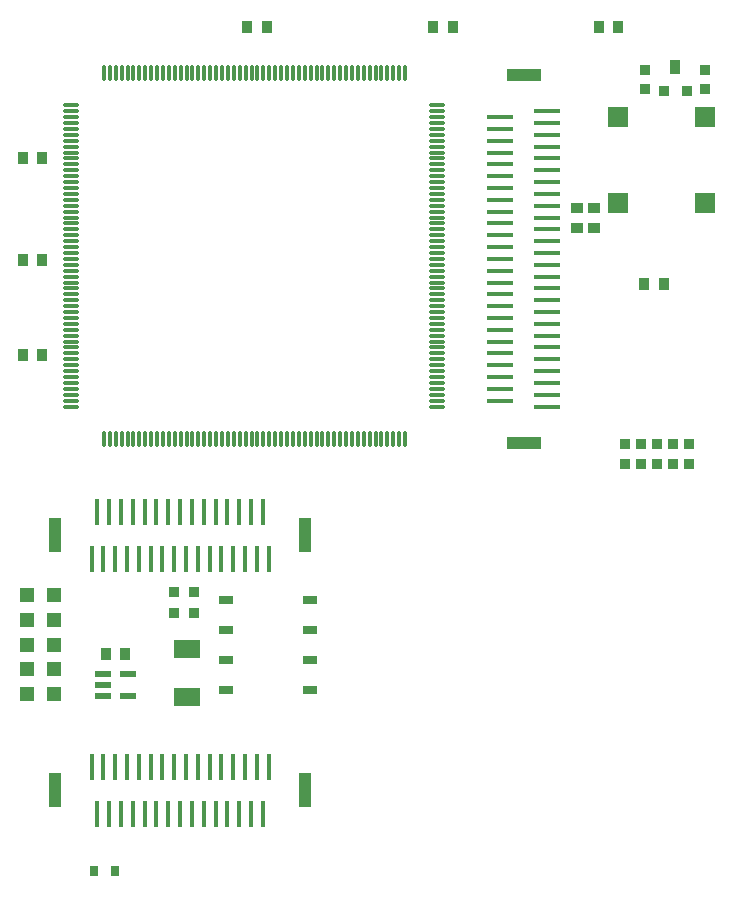
<source format=gtp>
%FSLAX44Y44*%
%MOMM*%
G71*
G01*
G75*
G04 Layer_Color=8421504*
%ADD10O,1.4000X0.3000*%
%ADD11O,0.3000X1.4000*%
%ADD12R,0.9398X1.0160*%
%ADD13R,0.9400X1.0160*%
%ADD14R,1.0160X0.9398*%
%ADD15R,1.0160X0.9400*%
%ADD16R,1.2000X1.3000*%
%ADD17R,1.2700X0.7620*%
%ADD18R,0.8000X0.9000*%
%ADD19R,0.9652X0.8890*%
%ADD20R,0.9144X0.9144*%
%ADD21R,0.9144X1.2700*%
%ADD22R,0.8890X0.9652*%
%ADD23R,2.2000X0.3600*%
%ADD24R,3.0000X1.0000*%
%ADD25R,2.2000X1.5000*%
%ADD26R,1.4500X0.5500*%
%ADD27R,0.3600X2.2000*%
%ADD28R,1.0000X3.0000*%
%ADD29R,1.8000X1.8000*%
%ADD30C,0.3000*%
%ADD31C,0.2000*%
%ADD32C,1.5000*%
%ADD33C,1.0000*%
%ADD34C,0.6000*%
%ADD35C,0.5000*%
%ADD36C,0.4000*%
%ADD37C,0.2032*%
%ADD38C,0.3810*%
%ADD39C,0.2500*%
%ADD40C,0.8000*%
%ADD41C,1.2000*%
%ADD42C,1.2000*%
%ADD43C,4.0000*%
%ADD44C,3.6000*%
%ADD45C,1.2700*%
%ADD46C,0.4000*%
%ADD47C,0.6000*%
%ADD48C,0.8000*%
%ADD49C,0.5500*%
%ADD50C,1.0000*%
%ADD51C,1.1000*%
%ADD52C,1.8000*%
%ADD53C,0.5080*%
%ADD54C,0.9000*%
%ADD55C,2.0000*%
%ADD56C,1.0160*%
%ADD57C,1.6000*%
%ADD58C,1.1000*%
%ADD59C,1.2000*%
%ADD60C,1.3000*%
%ADD61C,1.4000*%
%ADD62R,1.8000X1.1000*%
%ADD63R,1.0000X1.0000*%
%ADD64O,2.0320X0.6096*%
%ADD65R,0.3000X1.5000*%
%ADD66R,0.2600X2.0000*%
%ADD67R,2.0000X0.2600*%
%ADD68R,1.5000X0.3500*%
%ADD69R,1.8000X1.2000*%
%ADD70C,0.1270*%
%ADD71C,0.2540*%
%ADD72C,0.1500*%
%ADD73C,0.2286*%
%ADD74C,0.1524*%
%ADD75C,0.3048*%
D10*
X51920Y678500D02*
D03*
Y673500D02*
D03*
Y668500D02*
D03*
Y663500D02*
D03*
Y658500D02*
D03*
Y653500D02*
D03*
Y648500D02*
D03*
Y643500D02*
D03*
Y638500D02*
D03*
Y633500D02*
D03*
Y628500D02*
D03*
Y623500D02*
D03*
Y618500D02*
D03*
Y613500D02*
D03*
Y608500D02*
D03*
Y603500D02*
D03*
Y598500D02*
D03*
Y593500D02*
D03*
Y588500D02*
D03*
Y583500D02*
D03*
Y578500D02*
D03*
Y573500D02*
D03*
Y568500D02*
D03*
Y563500D02*
D03*
Y558500D02*
D03*
Y553500D02*
D03*
Y548500D02*
D03*
Y543500D02*
D03*
Y538500D02*
D03*
Y533500D02*
D03*
Y528500D02*
D03*
Y523500D02*
D03*
Y518500D02*
D03*
Y513500D02*
D03*
Y508500D02*
D03*
Y503500D02*
D03*
Y498500D02*
D03*
Y493500D02*
D03*
Y488500D02*
D03*
Y483500D02*
D03*
Y478500D02*
D03*
Y473500D02*
D03*
Y468500D02*
D03*
Y463500D02*
D03*
Y458500D02*
D03*
Y453500D02*
D03*
Y448500D02*
D03*
Y443500D02*
D03*
Y438500D02*
D03*
Y433500D02*
D03*
Y428500D02*
D03*
Y423500D02*
D03*
X361800D02*
D03*
Y428500D02*
D03*
Y433500D02*
D03*
Y438500D02*
D03*
Y443500D02*
D03*
Y448500D02*
D03*
Y453500D02*
D03*
Y458500D02*
D03*
Y463500D02*
D03*
Y468500D02*
D03*
Y473500D02*
D03*
Y478500D02*
D03*
Y483500D02*
D03*
Y488500D02*
D03*
Y493500D02*
D03*
Y498500D02*
D03*
Y503500D02*
D03*
Y508500D02*
D03*
Y513500D02*
D03*
Y518500D02*
D03*
Y523500D02*
D03*
Y528500D02*
D03*
Y533500D02*
D03*
Y538500D02*
D03*
Y543500D02*
D03*
Y548500D02*
D03*
Y553500D02*
D03*
Y558500D02*
D03*
Y563500D02*
D03*
Y568500D02*
D03*
Y573500D02*
D03*
Y578500D02*
D03*
Y583500D02*
D03*
Y588500D02*
D03*
Y593500D02*
D03*
Y598500D02*
D03*
Y603500D02*
D03*
Y608500D02*
D03*
Y613500D02*
D03*
Y618500D02*
D03*
Y623500D02*
D03*
Y628500D02*
D03*
Y633500D02*
D03*
Y638500D02*
D03*
Y643500D02*
D03*
Y648500D02*
D03*
Y653500D02*
D03*
Y658500D02*
D03*
Y663500D02*
D03*
Y668500D02*
D03*
Y673500D02*
D03*
Y678500D02*
D03*
D11*
X79500Y395920D02*
D03*
X84500D02*
D03*
X89500D02*
D03*
X94500D02*
D03*
X99500D02*
D03*
X104500D02*
D03*
X109500D02*
D03*
X114500D02*
D03*
X119500D02*
D03*
X124500D02*
D03*
X129500D02*
D03*
X134500D02*
D03*
X139500D02*
D03*
X144500D02*
D03*
X149500D02*
D03*
X154500D02*
D03*
X159500D02*
D03*
X164500D02*
D03*
X169500D02*
D03*
X174500D02*
D03*
X179500D02*
D03*
X184500D02*
D03*
X189500D02*
D03*
X194500D02*
D03*
X199500D02*
D03*
X204500D02*
D03*
X209500D02*
D03*
X214500D02*
D03*
X219500D02*
D03*
X224500D02*
D03*
X229500D02*
D03*
X234500D02*
D03*
X239500D02*
D03*
X244500D02*
D03*
X249500D02*
D03*
X254500D02*
D03*
X259500D02*
D03*
X264500D02*
D03*
X269500D02*
D03*
X274500D02*
D03*
X279500D02*
D03*
X284500D02*
D03*
X289500D02*
D03*
X294500D02*
D03*
X299500D02*
D03*
X304500D02*
D03*
X309500D02*
D03*
X314500D02*
D03*
X319500D02*
D03*
X324500D02*
D03*
X329500D02*
D03*
X334500D02*
D03*
Y706080D02*
D03*
X329500D02*
D03*
X324500D02*
D03*
X319500D02*
D03*
X314500D02*
D03*
X309500D02*
D03*
X304500D02*
D03*
X299500D02*
D03*
X294500D02*
D03*
X289500D02*
D03*
X284500D02*
D03*
X279500D02*
D03*
X274500D02*
D03*
X269500D02*
D03*
X264500D02*
D03*
X259500D02*
D03*
X254500D02*
D03*
X249500D02*
D03*
X244500D02*
D03*
X239500D02*
D03*
X234500D02*
D03*
X229500D02*
D03*
X224500D02*
D03*
X219500D02*
D03*
X214500D02*
D03*
X209500D02*
D03*
X204500D02*
D03*
X199500D02*
D03*
X194500D02*
D03*
X189500D02*
D03*
X184500D02*
D03*
X179500D02*
D03*
X174500D02*
D03*
X169500D02*
D03*
X164500D02*
D03*
X159500D02*
D03*
X154500D02*
D03*
X149500D02*
D03*
X144500D02*
D03*
X139500D02*
D03*
X134500D02*
D03*
X129500D02*
D03*
X124500D02*
D03*
X119500D02*
D03*
X114500D02*
D03*
X109500D02*
D03*
X104500D02*
D03*
X99500D02*
D03*
X94500D02*
D03*
X89500D02*
D03*
X84500D02*
D03*
X79500D02*
D03*
D12*
X10995Y467500D02*
D03*
X358495Y745000D02*
D03*
X10995Y547500D02*
D03*
X80995Y214000D02*
D03*
X217505Y745000D02*
D03*
X10995Y634000D02*
D03*
X553505Y527500D02*
D03*
X498495Y745000D02*
D03*
D13*
X27500Y467500D02*
D03*
X375000Y745000D02*
D03*
X27500Y547500D02*
D03*
X97500Y214000D02*
D03*
X201000Y745000D02*
D03*
X27500Y634000D02*
D03*
X537000Y527500D02*
D03*
X515000Y745000D02*
D03*
D14*
X480000Y591505D02*
D03*
X494500D02*
D03*
D15*
X480000Y575000D02*
D03*
X494500D02*
D03*
D16*
X14140Y180000D02*
D03*
X37000D02*
D03*
X14640Y264000D02*
D03*
X37500D02*
D03*
X14640Y243000D02*
D03*
X37500D02*
D03*
X14640Y222000D02*
D03*
X37500D02*
D03*
X14140Y201000D02*
D03*
X37000D02*
D03*
D17*
X253660Y260000D02*
D03*
Y234600D02*
D03*
Y209200D02*
D03*
Y183800D02*
D03*
X182540Y234600D02*
D03*
Y260000D02*
D03*
Y209200D02*
D03*
Y183800D02*
D03*
D18*
X88500Y30000D02*
D03*
X71500D02*
D03*
D19*
X139240Y266250D02*
D03*
X155750D02*
D03*
X138990Y249000D02*
D03*
X155500D02*
D03*
D20*
X553725Y690340D02*
D03*
X572775D02*
D03*
D21*
X563377Y710660D02*
D03*
D22*
X537750Y708510D02*
D03*
Y692000D02*
D03*
X588750Y691990D02*
D03*
Y708500D02*
D03*
X575000Y391510D02*
D03*
Y375000D02*
D03*
X534500Y391510D02*
D03*
Y375000D02*
D03*
X521000Y391510D02*
D03*
Y375000D02*
D03*
X561500Y391510D02*
D03*
Y375000D02*
D03*
X548000Y391510D02*
D03*
Y375000D02*
D03*
D23*
X455000Y583500D02*
D03*
Y593500D02*
D03*
Y603500D02*
D03*
Y613500D02*
D03*
Y623500D02*
D03*
Y573500D02*
D03*
Y563500D02*
D03*
Y553500D02*
D03*
Y543500D02*
D03*
Y533500D02*
D03*
Y523500D02*
D03*
Y513500D02*
D03*
Y503500D02*
D03*
Y493500D02*
D03*
Y483500D02*
D03*
Y473500D02*
D03*
Y463500D02*
D03*
Y453500D02*
D03*
Y443500D02*
D03*
Y433500D02*
D03*
Y423500D02*
D03*
Y633500D02*
D03*
Y643500D02*
D03*
Y653500D02*
D03*
Y673500D02*
D03*
X415000Y528500D02*
D03*
Y538500D02*
D03*
Y548500D02*
D03*
Y558500D02*
D03*
Y568500D02*
D03*
Y578500D02*
D03*
Y588500D02*
D03*
Y598500D02*
D03*
Y608500D02*
D03*
Y618500D02*
D03*
Y658500D02*
D03*
Y648500D02*
D03*
Y638500D02*
D03*
Y628500D02*
D03*
Y518500D02*
D03*
Y508500D02*
D03*
Y498500D02*
D03*
Y488500D02*
D03*
Y478500D02*
D03*
Y468500D02*
D03*
Y458500D02*
D03*
Y448500D02*
D03*
Y438500D02*
D03*
Y428500D02*
D03*
X455000Y663500D02*
D03*
X415000Y668500D02*
D03*
D24*
X435000Y392500D02*
D03*
Y704500D02*
D03*
D25*
X150010Y217920D02*
D03*
Y177280D02*
D03*
D26*
X78500Y197000D02*
D03*
Y187500D02*
D03*
X100000Y178000D02*
D03*
Y197000D02*
D03*
X78500Y178000D02*
D03*
D27*
X74000Y334500D02*
D03*
X84000D02*
D03*
X94000D02*
D03*
X104000D02*
D03*
X114000D02*
D03*
X124000D02*
D03*
X134000D02*
D03*
X144000D02*
D03*
X154000D02*
D03*
X164000D02*
D03*
X174000D02*
D03*
X184000D02*
D03*
X194000D02*
D03*
X204000D02*
D03*
X214000D02*
D03*
X219000Y294500D02*
D03*
X209000D02*
D03*
X199000D02*
D03*
X189000D02*
D03*
X179000D02*
D03*
X169000D02*
D03*
X159000D02*
D03*
X149000D02*
D03*
X139000D02*
D03*
X129000D02*
D03*
X119000D02*
D03*
X109000D02*
D03*
X99000D02*
D03*
X89000D02*
D03*
X79000D02*
D03*
X69000D02*
D03*
X74000Y78500D02*
D03*
X69000Y118500D02*
D03*
X79000D02*
D03*
X89000D02*
D03*
X99000D02*
D03*
X109000D02*
D03*
X119000D02*
D03*
X129000D02*
D03*
X139000D02*
D03*
X149000D02*
D03*
X159000D02*
D03*
X169000D02*
D03*
X179000D02*
D03*
X189000D02*
D03*
X199000D02*
D03*
X209000D02*
D03*
X219000D02*
D03*
X104000Y78500D02*
D03*
X114000D02*
D03*
X124000D02*
D03*
X134000D02*
D03*
X144000D02*
D03*
X154000D02*
D03*
X164000D02*
D03*
X174000D02*
D03*
X184000D02*
D03*
X194000D02*
D03*
X204000D02*
D03*
X214000D02*
D03*
X84000D02*
D03*
X94000D02*
D03*
D28*
X250000Y314500D02*
D03*
X38000D02*
D03*
X250000Y98500D02*
D03*
X38000D02*
D03*
D29*
X588000Y669000D02*
D03*
X515000D02*
D03*
Y596000D02*
D03*
X588000D02*
D03*
M02*

</source>
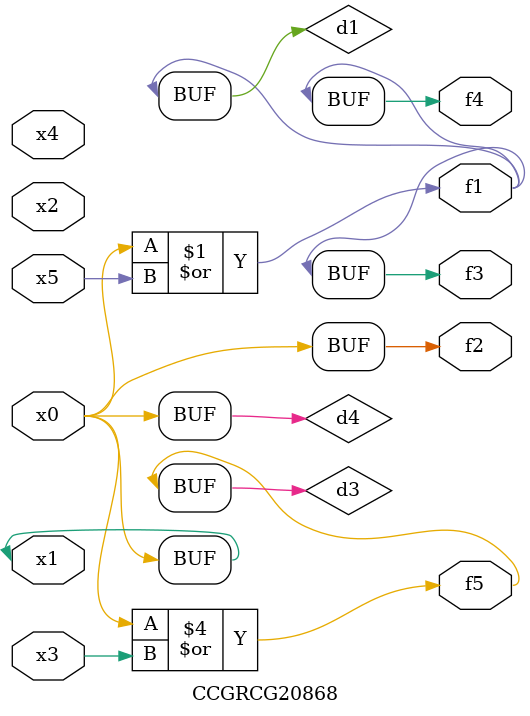
<source format=v>
module CCGRCG20868(
	input x0, x1, x2, x3, x4, x5,
	output f1, f2, f3, f4, f5
);

	wire d1, d2, d3, d4;

	or (d1, x0, x5);
	xnor (d2, x1, x4);
	or (d3, x0, x3);
	buf (d4, x0, x1);
	assign f1 = d1;
	assign f2 = d4;
	assign f3 = d1;
	assign f4 = d1;
	assign f5 = d3;
endmodule

</source>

PROBLEM: Collect every line from the records above that contains the word "assign".

YOUR SOLUTION:
	assign f1 = d1;
	assign f2 = d4;
	assign f3 = d1;
	assign f4 = d1;
	assign f5 = d3;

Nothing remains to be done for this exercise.